As well, so-called “blind trusts” should be banned (as the 1984 Starr-Sharp Report and 1987 Parker Commission both recommended) because the person knows what investments they put in their trust. Instead, all politicians and officials should be required to sell their investments while in office (as the Parker Commission also recommended).
Conflict of interest “screens” should also be banned because they are smokescreens that hide whether a politician or official is actually recusing themselves from decisions when they have a conflict of interest.
Stop questionable sole-source spending
Loopholes also need to be closed that allow federal government institutions to hand out sole-source contracts for very questionable reasons, and they should be required to do a compliance check with the Auditor General when initiating any significant spending process.

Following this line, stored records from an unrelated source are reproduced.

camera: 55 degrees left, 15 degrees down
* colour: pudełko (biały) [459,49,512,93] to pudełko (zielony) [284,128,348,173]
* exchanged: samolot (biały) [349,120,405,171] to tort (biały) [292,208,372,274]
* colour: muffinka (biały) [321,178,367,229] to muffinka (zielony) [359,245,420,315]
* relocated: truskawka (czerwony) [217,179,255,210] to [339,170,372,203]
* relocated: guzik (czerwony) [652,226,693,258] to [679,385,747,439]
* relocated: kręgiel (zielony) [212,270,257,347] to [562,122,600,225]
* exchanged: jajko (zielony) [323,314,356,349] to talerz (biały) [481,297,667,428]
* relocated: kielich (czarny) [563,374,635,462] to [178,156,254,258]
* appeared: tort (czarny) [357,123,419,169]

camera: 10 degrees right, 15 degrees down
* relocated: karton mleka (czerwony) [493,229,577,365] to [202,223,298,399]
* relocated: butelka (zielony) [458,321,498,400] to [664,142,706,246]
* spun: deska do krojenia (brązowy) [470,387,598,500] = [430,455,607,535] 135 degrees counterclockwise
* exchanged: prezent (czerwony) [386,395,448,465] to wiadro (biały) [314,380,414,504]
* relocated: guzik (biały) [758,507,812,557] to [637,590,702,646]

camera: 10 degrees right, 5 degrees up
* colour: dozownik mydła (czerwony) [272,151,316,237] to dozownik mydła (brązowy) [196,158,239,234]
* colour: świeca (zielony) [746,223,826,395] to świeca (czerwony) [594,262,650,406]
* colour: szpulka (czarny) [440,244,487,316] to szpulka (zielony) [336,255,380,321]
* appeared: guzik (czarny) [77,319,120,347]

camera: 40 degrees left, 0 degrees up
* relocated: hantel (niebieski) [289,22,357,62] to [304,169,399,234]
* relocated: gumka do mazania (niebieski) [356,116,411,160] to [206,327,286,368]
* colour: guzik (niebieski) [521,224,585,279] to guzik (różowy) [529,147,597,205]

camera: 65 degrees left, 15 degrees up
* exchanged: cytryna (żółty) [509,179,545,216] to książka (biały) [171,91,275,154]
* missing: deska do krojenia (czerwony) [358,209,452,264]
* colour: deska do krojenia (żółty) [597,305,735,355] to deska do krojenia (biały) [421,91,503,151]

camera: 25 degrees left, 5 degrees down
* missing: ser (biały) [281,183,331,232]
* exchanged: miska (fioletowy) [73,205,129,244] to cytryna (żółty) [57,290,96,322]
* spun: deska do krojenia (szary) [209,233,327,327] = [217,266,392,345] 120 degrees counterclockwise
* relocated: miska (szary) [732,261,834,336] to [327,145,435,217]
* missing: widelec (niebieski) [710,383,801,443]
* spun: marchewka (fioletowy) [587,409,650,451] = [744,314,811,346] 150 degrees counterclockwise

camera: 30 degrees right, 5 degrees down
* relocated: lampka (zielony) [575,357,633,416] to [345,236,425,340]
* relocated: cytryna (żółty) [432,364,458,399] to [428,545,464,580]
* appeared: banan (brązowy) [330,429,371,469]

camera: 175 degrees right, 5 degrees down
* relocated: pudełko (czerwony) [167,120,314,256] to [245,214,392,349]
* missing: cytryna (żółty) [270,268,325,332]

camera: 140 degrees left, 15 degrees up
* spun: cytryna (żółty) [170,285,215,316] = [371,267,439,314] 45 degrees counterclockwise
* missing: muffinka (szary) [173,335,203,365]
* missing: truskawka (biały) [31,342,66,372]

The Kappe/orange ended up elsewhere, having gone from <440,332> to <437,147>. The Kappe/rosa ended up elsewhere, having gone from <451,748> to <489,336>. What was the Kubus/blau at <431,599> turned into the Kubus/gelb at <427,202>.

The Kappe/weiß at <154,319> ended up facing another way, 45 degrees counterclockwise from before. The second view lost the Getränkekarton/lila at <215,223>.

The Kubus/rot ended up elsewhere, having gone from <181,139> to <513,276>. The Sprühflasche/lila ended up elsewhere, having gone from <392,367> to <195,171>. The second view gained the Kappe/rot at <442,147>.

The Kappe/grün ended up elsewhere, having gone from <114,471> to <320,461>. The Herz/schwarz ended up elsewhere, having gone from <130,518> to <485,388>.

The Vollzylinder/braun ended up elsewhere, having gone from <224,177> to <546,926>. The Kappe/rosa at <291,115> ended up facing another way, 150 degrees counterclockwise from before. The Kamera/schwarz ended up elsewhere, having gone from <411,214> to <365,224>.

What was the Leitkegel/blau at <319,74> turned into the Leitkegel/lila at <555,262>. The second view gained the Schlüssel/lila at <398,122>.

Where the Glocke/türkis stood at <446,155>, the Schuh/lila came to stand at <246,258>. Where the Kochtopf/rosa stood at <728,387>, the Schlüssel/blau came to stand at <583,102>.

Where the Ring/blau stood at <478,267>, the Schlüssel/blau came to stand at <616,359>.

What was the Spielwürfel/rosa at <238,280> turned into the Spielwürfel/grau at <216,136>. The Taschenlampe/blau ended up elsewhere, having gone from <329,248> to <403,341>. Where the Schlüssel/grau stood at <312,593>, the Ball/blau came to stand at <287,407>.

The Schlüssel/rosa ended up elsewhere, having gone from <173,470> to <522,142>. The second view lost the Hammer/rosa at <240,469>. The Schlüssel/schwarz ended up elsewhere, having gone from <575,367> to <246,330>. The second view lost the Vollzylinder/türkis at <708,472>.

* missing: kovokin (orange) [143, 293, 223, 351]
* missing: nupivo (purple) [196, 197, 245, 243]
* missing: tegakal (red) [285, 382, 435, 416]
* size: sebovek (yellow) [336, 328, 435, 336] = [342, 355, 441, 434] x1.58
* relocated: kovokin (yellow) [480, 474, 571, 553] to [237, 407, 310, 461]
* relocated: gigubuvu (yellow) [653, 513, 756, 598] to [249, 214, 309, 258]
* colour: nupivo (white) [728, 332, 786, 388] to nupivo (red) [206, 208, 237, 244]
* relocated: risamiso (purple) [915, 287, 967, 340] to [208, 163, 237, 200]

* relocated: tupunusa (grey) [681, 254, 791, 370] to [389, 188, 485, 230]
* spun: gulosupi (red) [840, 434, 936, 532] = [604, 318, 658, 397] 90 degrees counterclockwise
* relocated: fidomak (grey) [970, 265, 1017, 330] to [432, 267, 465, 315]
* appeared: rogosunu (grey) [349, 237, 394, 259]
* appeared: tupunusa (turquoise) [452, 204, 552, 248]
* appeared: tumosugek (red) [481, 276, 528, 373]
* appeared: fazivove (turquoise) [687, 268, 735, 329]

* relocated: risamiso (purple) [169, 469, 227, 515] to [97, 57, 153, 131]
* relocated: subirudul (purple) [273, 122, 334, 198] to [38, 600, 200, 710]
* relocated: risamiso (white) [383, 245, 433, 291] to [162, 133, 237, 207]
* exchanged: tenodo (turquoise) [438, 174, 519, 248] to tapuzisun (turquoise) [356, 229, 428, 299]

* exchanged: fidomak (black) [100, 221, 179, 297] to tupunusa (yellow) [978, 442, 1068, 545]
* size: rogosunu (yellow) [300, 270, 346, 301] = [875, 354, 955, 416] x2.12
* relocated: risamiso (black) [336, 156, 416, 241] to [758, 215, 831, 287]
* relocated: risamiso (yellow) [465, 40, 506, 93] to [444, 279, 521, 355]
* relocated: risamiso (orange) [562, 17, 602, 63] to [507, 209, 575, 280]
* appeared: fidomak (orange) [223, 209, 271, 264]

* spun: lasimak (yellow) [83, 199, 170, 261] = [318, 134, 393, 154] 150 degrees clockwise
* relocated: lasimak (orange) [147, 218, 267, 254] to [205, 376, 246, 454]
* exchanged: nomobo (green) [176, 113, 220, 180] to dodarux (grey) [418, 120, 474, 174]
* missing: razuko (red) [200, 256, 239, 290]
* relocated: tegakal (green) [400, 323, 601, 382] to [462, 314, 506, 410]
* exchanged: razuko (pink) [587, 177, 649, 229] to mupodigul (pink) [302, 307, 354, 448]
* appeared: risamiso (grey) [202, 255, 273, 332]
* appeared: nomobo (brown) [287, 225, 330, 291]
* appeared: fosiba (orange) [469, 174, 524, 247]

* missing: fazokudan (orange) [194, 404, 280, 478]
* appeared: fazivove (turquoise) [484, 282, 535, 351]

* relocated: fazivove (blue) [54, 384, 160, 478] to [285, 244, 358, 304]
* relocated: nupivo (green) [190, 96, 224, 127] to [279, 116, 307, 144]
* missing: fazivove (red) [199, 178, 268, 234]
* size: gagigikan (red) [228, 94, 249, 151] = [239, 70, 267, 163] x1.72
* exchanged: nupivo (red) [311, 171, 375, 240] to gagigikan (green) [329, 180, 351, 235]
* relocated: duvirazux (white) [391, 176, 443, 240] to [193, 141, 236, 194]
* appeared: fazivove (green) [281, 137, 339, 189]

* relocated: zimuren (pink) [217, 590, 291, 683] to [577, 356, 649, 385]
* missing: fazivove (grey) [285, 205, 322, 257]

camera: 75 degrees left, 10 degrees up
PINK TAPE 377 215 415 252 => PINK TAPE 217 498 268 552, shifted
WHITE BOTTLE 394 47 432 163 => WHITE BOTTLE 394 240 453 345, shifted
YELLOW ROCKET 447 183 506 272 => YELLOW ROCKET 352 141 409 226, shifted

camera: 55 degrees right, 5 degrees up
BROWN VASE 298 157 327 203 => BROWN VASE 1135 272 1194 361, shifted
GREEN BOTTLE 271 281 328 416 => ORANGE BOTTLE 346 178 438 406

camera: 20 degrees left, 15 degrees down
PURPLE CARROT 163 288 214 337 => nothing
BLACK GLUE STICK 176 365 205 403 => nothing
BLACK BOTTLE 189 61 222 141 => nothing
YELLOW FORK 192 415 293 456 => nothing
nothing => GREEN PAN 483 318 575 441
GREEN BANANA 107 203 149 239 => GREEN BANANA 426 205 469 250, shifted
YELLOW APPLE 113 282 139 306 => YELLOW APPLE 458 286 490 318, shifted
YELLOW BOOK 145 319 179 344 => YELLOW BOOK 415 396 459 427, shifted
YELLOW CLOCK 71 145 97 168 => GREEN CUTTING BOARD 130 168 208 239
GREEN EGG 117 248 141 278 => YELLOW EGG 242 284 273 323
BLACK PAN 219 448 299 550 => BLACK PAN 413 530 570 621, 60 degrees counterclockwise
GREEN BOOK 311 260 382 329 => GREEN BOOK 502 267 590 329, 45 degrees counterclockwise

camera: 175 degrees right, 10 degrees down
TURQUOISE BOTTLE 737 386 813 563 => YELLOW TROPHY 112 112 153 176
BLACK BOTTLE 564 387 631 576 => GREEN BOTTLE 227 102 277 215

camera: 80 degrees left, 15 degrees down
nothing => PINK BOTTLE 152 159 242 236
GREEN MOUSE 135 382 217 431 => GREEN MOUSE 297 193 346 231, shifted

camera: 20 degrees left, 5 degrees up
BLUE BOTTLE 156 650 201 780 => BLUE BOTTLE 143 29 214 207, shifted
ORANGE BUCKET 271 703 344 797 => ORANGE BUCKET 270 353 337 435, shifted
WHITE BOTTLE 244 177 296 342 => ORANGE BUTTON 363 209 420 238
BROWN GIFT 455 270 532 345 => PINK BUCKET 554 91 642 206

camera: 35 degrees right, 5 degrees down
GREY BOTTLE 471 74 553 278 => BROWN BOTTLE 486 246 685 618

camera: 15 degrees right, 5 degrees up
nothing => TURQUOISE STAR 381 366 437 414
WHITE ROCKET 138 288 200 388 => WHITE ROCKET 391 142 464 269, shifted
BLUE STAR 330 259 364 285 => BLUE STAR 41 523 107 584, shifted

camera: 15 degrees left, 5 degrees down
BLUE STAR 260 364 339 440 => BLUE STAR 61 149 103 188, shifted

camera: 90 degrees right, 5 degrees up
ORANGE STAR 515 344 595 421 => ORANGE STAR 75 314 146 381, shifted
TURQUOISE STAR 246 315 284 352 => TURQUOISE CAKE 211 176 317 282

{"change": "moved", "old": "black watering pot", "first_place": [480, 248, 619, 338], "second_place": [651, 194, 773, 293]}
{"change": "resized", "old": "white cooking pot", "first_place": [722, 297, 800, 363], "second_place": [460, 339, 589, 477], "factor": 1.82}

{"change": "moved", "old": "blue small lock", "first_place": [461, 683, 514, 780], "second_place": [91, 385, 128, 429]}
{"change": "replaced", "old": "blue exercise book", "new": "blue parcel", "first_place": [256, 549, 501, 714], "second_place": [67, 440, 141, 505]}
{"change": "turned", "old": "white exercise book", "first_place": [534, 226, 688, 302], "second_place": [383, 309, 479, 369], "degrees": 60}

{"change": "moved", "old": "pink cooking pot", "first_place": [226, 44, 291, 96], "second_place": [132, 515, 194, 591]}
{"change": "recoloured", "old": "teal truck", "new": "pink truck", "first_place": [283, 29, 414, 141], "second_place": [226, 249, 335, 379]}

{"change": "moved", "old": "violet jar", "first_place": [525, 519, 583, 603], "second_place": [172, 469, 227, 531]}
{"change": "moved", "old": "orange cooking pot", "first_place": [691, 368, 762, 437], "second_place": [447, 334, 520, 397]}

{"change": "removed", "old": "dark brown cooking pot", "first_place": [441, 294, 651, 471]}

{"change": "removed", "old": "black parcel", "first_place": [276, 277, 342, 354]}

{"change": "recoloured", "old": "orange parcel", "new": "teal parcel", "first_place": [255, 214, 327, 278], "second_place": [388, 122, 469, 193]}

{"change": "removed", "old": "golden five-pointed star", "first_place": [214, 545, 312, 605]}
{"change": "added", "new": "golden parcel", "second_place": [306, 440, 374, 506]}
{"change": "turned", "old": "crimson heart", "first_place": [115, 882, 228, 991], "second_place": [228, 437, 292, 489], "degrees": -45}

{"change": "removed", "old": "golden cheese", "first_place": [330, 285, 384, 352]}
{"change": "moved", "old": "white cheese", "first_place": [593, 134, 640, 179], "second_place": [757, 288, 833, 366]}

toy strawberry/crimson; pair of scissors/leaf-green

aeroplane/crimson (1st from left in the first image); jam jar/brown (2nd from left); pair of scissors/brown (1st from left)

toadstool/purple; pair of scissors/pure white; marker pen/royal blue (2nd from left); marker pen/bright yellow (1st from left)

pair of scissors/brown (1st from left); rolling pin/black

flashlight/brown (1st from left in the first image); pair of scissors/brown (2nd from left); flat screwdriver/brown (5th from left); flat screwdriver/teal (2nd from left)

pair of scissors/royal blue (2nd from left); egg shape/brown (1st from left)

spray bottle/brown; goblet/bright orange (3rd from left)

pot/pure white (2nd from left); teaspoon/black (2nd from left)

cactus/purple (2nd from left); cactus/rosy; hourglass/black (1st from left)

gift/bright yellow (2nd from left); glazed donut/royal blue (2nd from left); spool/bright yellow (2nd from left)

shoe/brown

Strengthen enforcement, penalties and whistleblower protection
The watchdogs who enforce these rules (ethics, lobbying, information and integrity commissioners, and auditor general and procurement ombudsman) are handpicked by the Cabinet through secretive, biased processes, as the Federal Court of Appeal recently ruled.
As a result, the watchdogs often act like lapdogs, failing to conduct audits to discover wrongdoing (audits which are needed to supplement FINTRAC’s anti-bribery inspections (that also need to be strengthened)), and letting many people off the hook with very questionable, secret rulings. Very unfortunately, the Federal Court of Appeal has ruled that federal ethics and lobbying watchdogs’ rulings can’t be challenged (To see the ruling, click here).
As well, there are no penalties for politicians who violate key ethics rules, or for politicians government officials who violate key spending rules, other than a public report.
“Canada’s key good government watchdogs must be chosen by an independent commission, not by Cabinet ministers and officials they watch over, and they must be required to conduct audits and issue public rulings on every questionable situation, and empowered to impose high fines on violators, with everyone having the right to challenge their rulings in court,” said Conacher.
Finally, staff of politicians and parties are not protected by the federal whistleblower protection system, weak as it is. A House Committee unanimously recommended in June 2017 most of the key changes to make the system effective. All of these changes need to be implemented.